The different moral responses to Nazism and communism in the West can be interpreted as a result of the perception of communist atrocities as byproducts of noble intentions that were hard to realize without resorting to harsh measures. The Nazi outrages, by contrast, are perceived as unmitigated evil lacking in any lofty justification and unsupported by an attractive ideology. There is far more physical evidence and information about the Nazi mass murders, and Nazi methods of extermination were highly premeditated and repugnant, whereas many victims of communist systems died because of lethal living conditions in their places of detention. Most of the victims of communism were not killed by advanced industrial techniques.

They starved to death in the gulags for the greater good, in other words; instead of in the gas chambers for no good whatsoever. I’m sure that must have been some consolation.

Political violence under communism had an idealistic origin and a cleansing, purifying objective. Those persecuted and killed were defined as politically and morally corrupt and a danger to a superior social system. The Marxist doctrine of class struggle provided ideological support for mass murder.

Hollander doesn’t come out and say what I will: that these same flaws are evident—prominent!—in liberals today. The tendency on the left to romanticize socialism is disturbingly coincidental with a red-in-tooth-and-claw attitude toward those who might not agree. We’ve heard it ourselves; we’ve reported it here. Orwell did so sixty years ago.

This is not news—but, frighteningly, it is not history either. Khrushchev revealed Stalin’s dark secrets over fifty years ago; Gorbachev repeated the process over twenty. Yet the Russians are more familiar with the crimes of the Soviet Union than we are. In the media and academia, Reagan is reviled, Ted Kennedy lionized. Yet one faced down the abominable monster of Soviet communism; the other would have done anything (and did do much) to accommodate it.

We’ve had our own Khrushchevs and Gorbachevs. Daniel Patrick Moynihan decried the condition of the black family forty-five years ago, a condition hardly changed despite decades of Great Society programs (and which failure has been acknowledged by many blacks across the political spectrum). Former liberals, from Reagan himself to humble Aggie and I, have called BS on our earlier views and comrades, earning pity at best and disgust at worst.

“Communist atrocities as byproducts of noble intentions”: remember that line forever.

3 Comments »

  1. Saul Levy said,

    November 2, 2009 @ 5:29 pm

    The government OWNS you.
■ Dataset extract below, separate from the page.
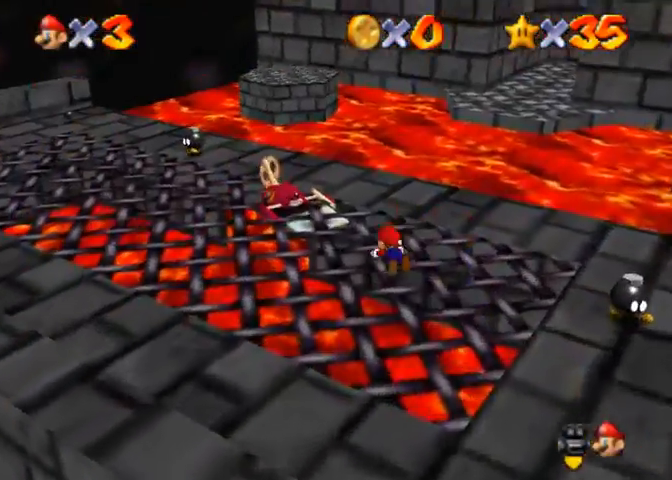
{"buttons": [], "left_stick": "up-right", "right_stick": "center", "events": [[33, "CROSS", "down"], [67, "SQUARE", "up"], [133, "CROSS", "up"], [267, "left_stick", "up-right"]]}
Sounds like Obama doesn’t it?

  2. Carol said,

    November 2, 2009 @ 9:52 pm

    “From each according to his ability; to each according to his need.” Ayn Rand demolished this beautifully in “Atlas Shrugged” in the scene where Dagny and Hank meet a survivor of Starnesville where the heirs of an auto company instituted this beautiful ideal. The result is invariably cannibalism. This is why I don’t understand why no one ever talks about the true evil of socialized medicine, which is the enslavement of medical professionals.

  3. Bloodthirsty Liberal said,

    November 3, 2009 @ 7:48 am

    I recently had the opportunity to wait over two hours for a flu shot in a commercial area where a lot of very sick people were present because there was a walk-in clinic and a pharmacy line, all crowded together with the flu shot people. There were very few chairs, big, nervous crowds, and each shot took about 10 minutes to administer, due to paperwork. Many, many people were turned away because they didn’t have enough vaccine. And for the whole two hours, I ruminated on our future Obamacare. I wonder if this is what it will be like in the future to have a broken bone or to deliver a baby or to wait for treatment for one’s chronic illness.